La crise qui secoue la prison pour mineurs de la Clairière a franchi un nouveau palier ce mercredi, avec la grève des éducateurs du secteur «observation». Ces derniers s’opposent à la mise en œuvre décidée par l’Office cantonal de la détention (OCD), dès le 1er janvier, d’un nouvel horaire de travail. Celui-ci est censé pallier le problème de sous-effectif qui mine l’institution depuis la pandémie de Covid. Il est prévu que le personnel chargé de l’encadrement social des jeunes délinquants effectuent des plages de onze heures, contre huit heures jusqu’à présent. Les grévistes considèrent que cette organisation nuirait aussi bien au personnel qu’aux résidents.

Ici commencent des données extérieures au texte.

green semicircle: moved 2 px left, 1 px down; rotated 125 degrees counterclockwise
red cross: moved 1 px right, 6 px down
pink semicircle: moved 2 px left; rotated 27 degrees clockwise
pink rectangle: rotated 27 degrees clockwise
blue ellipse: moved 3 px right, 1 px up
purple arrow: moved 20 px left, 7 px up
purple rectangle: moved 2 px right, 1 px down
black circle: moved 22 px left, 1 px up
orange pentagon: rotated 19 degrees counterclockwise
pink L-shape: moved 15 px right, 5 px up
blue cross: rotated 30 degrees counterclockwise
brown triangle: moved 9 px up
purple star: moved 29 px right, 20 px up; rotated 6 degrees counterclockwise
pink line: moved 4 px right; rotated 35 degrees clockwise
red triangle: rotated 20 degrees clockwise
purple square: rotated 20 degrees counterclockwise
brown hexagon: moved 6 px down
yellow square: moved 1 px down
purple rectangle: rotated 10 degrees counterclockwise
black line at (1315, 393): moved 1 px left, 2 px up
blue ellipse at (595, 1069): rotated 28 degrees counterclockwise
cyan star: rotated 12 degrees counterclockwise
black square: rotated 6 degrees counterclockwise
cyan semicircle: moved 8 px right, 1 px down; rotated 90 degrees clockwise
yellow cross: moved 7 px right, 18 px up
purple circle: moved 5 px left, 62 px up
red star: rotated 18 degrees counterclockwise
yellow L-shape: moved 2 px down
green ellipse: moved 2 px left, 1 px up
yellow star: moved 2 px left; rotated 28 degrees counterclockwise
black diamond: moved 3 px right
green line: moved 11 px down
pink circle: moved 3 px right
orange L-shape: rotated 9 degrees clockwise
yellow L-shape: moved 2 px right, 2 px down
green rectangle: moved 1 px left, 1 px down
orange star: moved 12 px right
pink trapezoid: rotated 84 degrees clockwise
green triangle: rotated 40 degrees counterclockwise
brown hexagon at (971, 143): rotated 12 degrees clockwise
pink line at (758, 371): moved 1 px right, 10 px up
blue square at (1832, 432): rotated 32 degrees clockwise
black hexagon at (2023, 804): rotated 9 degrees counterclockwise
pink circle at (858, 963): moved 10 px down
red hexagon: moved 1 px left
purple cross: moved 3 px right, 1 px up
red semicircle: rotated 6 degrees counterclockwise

«Lourde charge émotionnelle»
Réunis ce mercredi matin devant la Clairière, les éducateurs expliquent: «actuellement, nous sommes neuf sur quinze. Il y a eu plusieurs démissions. Les malades ne sont pas remplacés. La fatigue s’accumule.» La solution proposée, soit réaliser des horaires longs de onze heures, déjà expérimentée durant la pandémie et cet été, est jugée inappropriée. «Cela permet de fonctionner à seulement quatre par jour, mais c’est terrible s’il y a une absence. C’est surtout très lourd en termes de charge émotionnelle. Il s’agit de jeunes qui poussent à bout. Après onze heures, la disponibilité psychique disparaît», explique une employée.
Les éducateurs estiment que les jeunes ont tout à y perdre. «Par ailleurs, avec des horaires de huit heures, si l’un d’eux pète un câble, il doit traiter avec le même éducateur toute la journée, ce n’est pas idéal. Alors que si un relais s’opère, le nouvel arrivant, n’ayant pas été en conflit, peut plus facilement faire retomber la pression.» Les collaborateurs jugent enfin que ce dispositif les pousse à se croiser plutôt qu’à travailler ensemble, donc nuit à la transmission des informations et péjore le processus d’observation.
«Une population fragile»
«On s’inquiète de la prise en charge des mineurs, remarque une éducatrice. Quel que soit l’horaire retenu, le manque de personnel est là, alors qu’il s’occupe d’une population particulièrement fragile. Nous avons le sentiment que les moyens manquent parce qu’il s’agit du secteur peu porteur de la détention.» Ce mouvement de colère s’inscrit dans un contexte compliqué: les jeunes en observation restent de plus en plus longtemps à la Clairière, souvent bien au-delà des mandats de placement de trois mois, en raison du manque de foyers destinés à cette population. Par ailleurs, les éducateurs sont confrontés à de plus en plus de violence et de jeunes souffrant de troubles psychologiques, sans compter les mineurs non accompagnés, ardus à gérer en raison de leur manque de perspectives.
Le Département inflexible
Le Département de la sécurité, par le biais de son porte-parole Laurent Paoliello, a indiqué qu’il n’entendait pas accéder à la demande des éducateurs. «Seul l’horaire à 11 heures plus 30 minutes de pause répond à une prise en charge optimale des mineurs qui, rappelons-le, préside à nos décisions», écrit-il. Il précise par ailleurs que la Clairière «n’est pas sous-dotée en termes d’effectifs, le nombre de postes budgétés est suffisant.» En revanche, trois postes sont actuellement à pourvoir. Laurent Paoliello affirme par ailleurs que le secteur de la détention des mineurs ne souffre pas d’un manque de moyens. «La dotation tant en personnel éducatif qu’en personnel pénitentiaire de la Clairière répond au recommandations de l’Office fédéral de la justice.» Ce sont les bâtiments «qui ne sont plus adaptés aux besoins actuels». Le Conseil d’Etat y travaille.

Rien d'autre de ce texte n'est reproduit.